With the early part of the week devoted to his academic work, the latter part of his week often takes him outside of the Westchester area. He and his bride, actress Cheryl Hines, recently purchased a $5 million home in Malibu.
“I travel over like 220 days a year,” Kennedy says. “I get a lot of work done on airplanes, and I’m just kind of used to it.”
Hines, whom he married in August in a ceremony on the Kennedy family compound in Hyannis Port, Mass., that was attended by friends, family, and celebrities, maintains an active acting career. Currently between projects according to her husband, Hines’ most notable roles have been as the on-screen wife of Larry David in the HBO comedy series “Curb Your Enthusiasm” and as the superficial Dallas Royce on the Westchester-inspired ABC sitcom “Suburgatory.”

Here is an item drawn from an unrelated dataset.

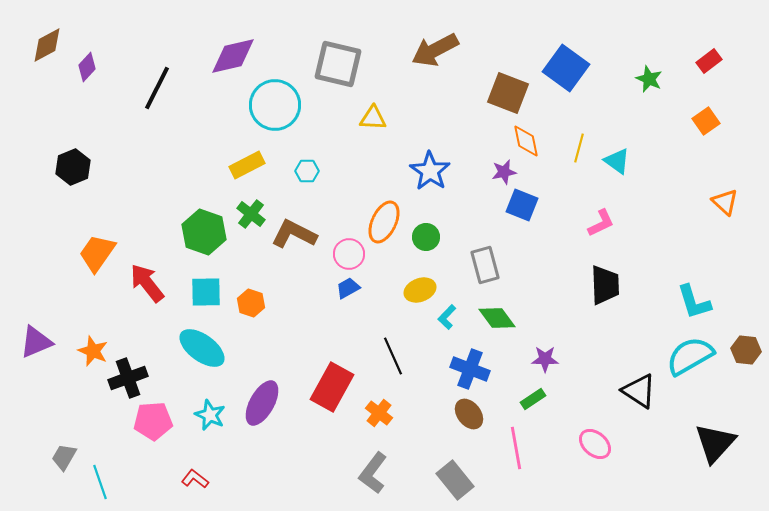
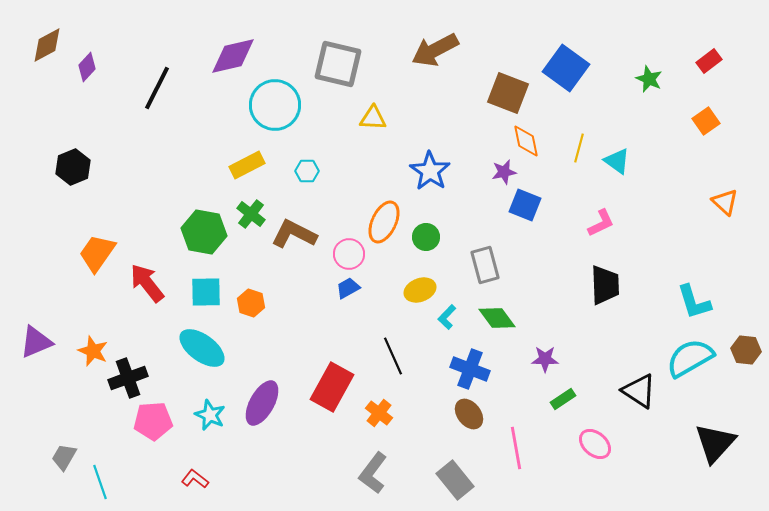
blue square at (522, 205): moved 3 px right
green hexagon at (204, 232): rotated 9 degrees counterclockwise
cyan semicircle at (690, 356): moved 2 px down
green rectangle at (533, 399): moved 30 px right
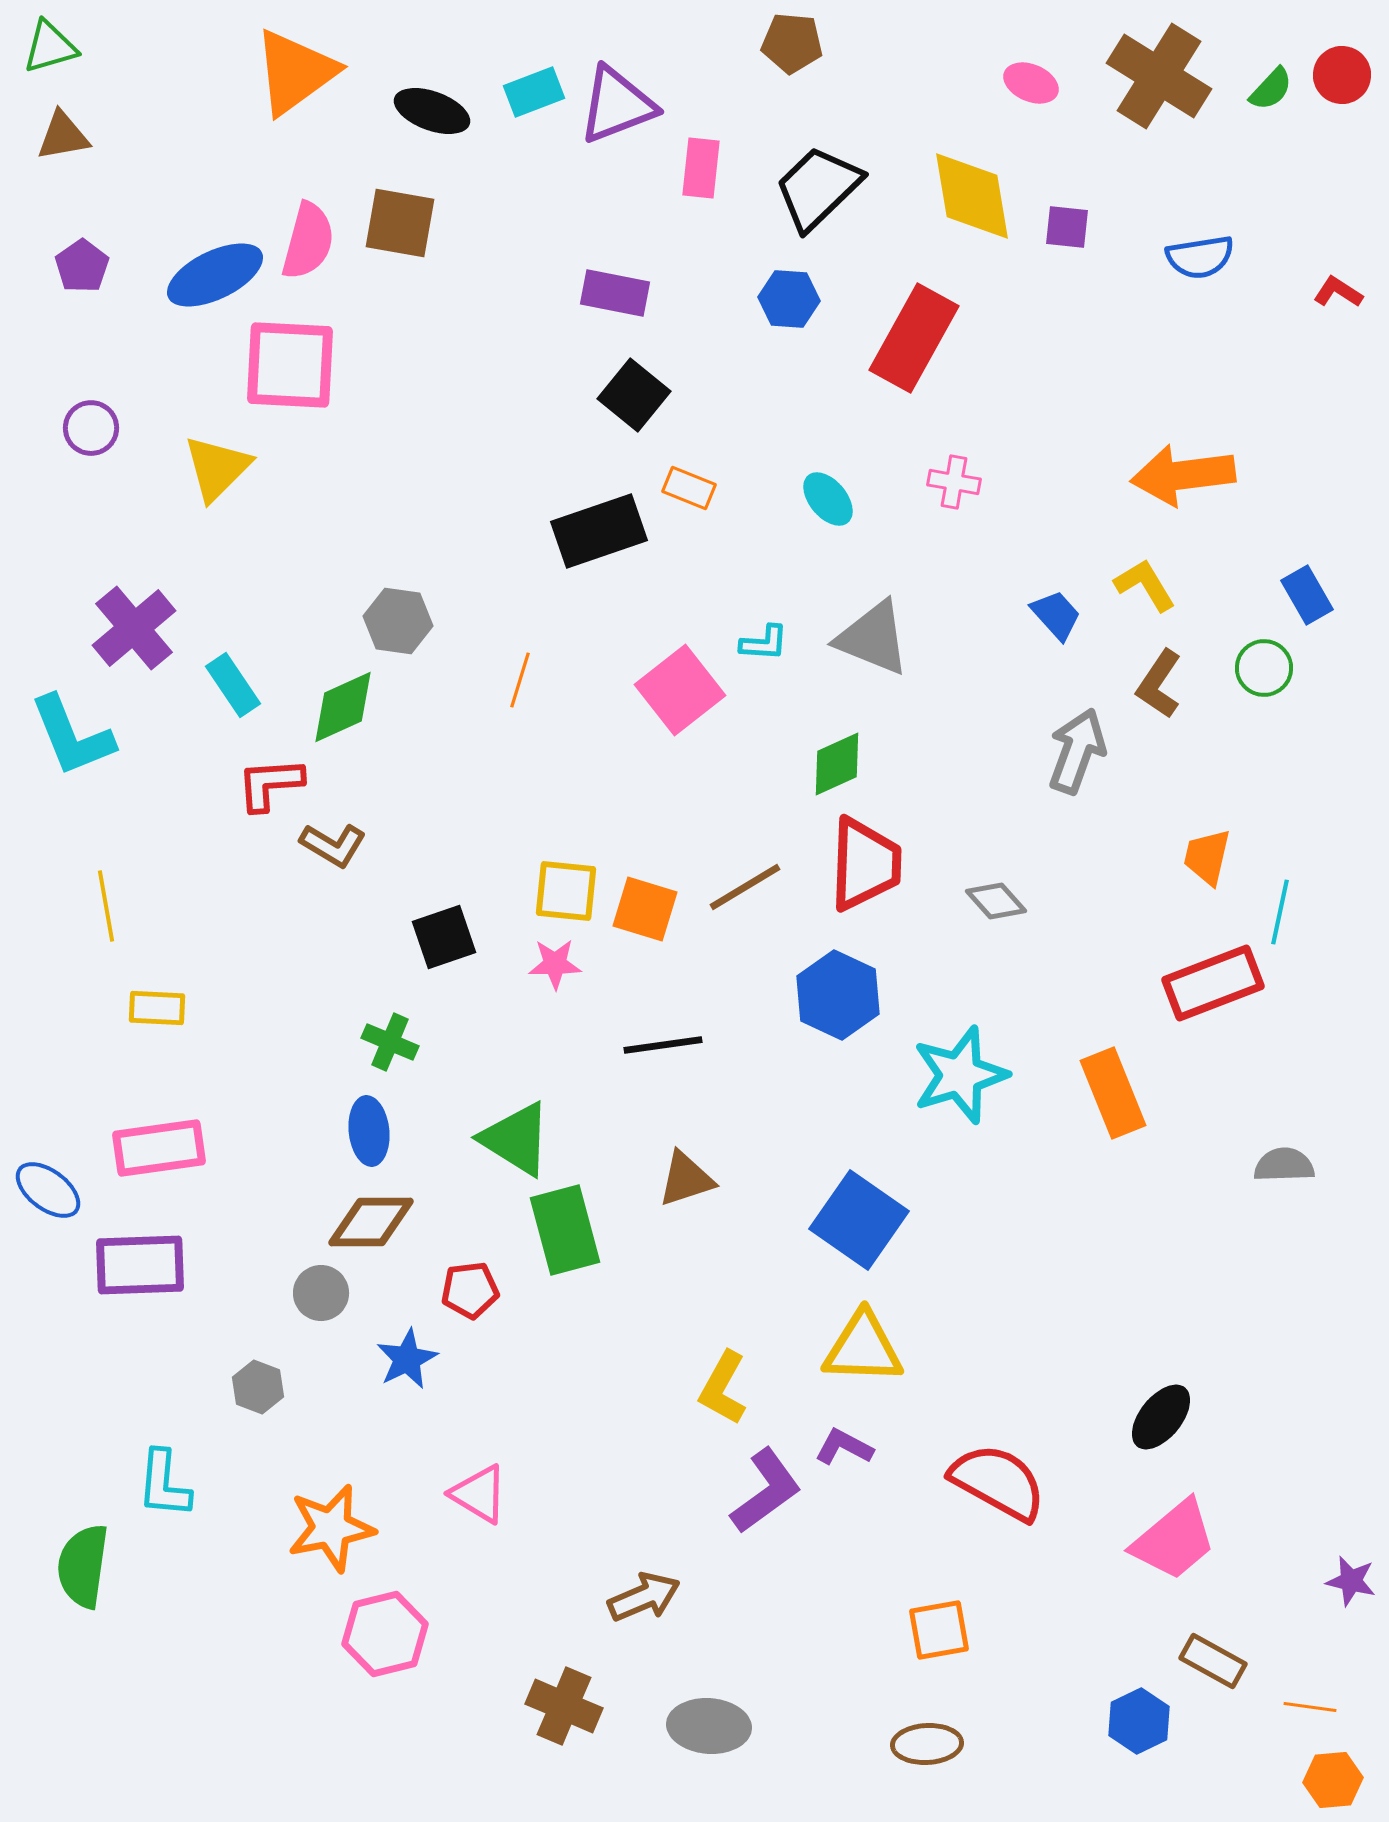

“So far, so good. She spends a lot of time in New York and we end up traveling together,” Kennedy says with a laugh of his bicoastal life. “I have one son who lives out there, and it’s fun to spend time with him and Cheryl out there. But next week, she’ll be in New York with me.”
When Kennedy speaks, it’s clear that New York state’s environment and the Hudson Valley are his passion in life, and he’s not one to hold back his true feelings.
“Right now, we have a market that is governed by rules that were written and rigged by the incumbent polluters to reward the dirtiest, filthiest, most poisonous, most toxic, addictive fuels from hell rather than the cheap, clean, green, wholesome, patriotic fuels from heaven, and we need to change that dynamic,” Kennedy says.
Though he sees progress through new, greener technologies, Kennedy says the battle now is to get those technologies on a level playing field with fossil fuels.
“Wind and solar can now deliver electrons cheaper – far cheaper – than coal or oil, particularly if we got rid of the subsidies to the incumbents and if we force them to internalize their costs,” he says. “Even with the vast subsidies and political preference that’s enjoyed by the incumbents, we’re still beating them in the marketplace.”
The influence of the incumbent polluters, Kennedy says, controls the ballot box through oil wealth pouring in, a lot of it secretly, to the political process.
“I think it’s very, very difficult for anybody who wants to do anything good in Congress or the Senate,” Kennedy says of modern American politics. “We know that in 90 percent of the races, the candidate with the most money wins the race. Our political leaders are not paying much attention to what’s good for our country, or what the people of the United States want. They’re paying attention to what the Koch brothers want.”
Kennedy’s role is to make sure the polluters can do no damage to that which belongs to all of us.
“A lot of what we do is making sure that the public trust, the commons, stays in the hands of the people, that it’s regulated intelligently so that everyone can use it, so that nobody uses more than its’ share,” he says. “Those things aren’t susceptible to private property ownership, but by their nature are the possession of the entire community and the assets of the community, whether you’re rich or poor, black or white, humble or noble.”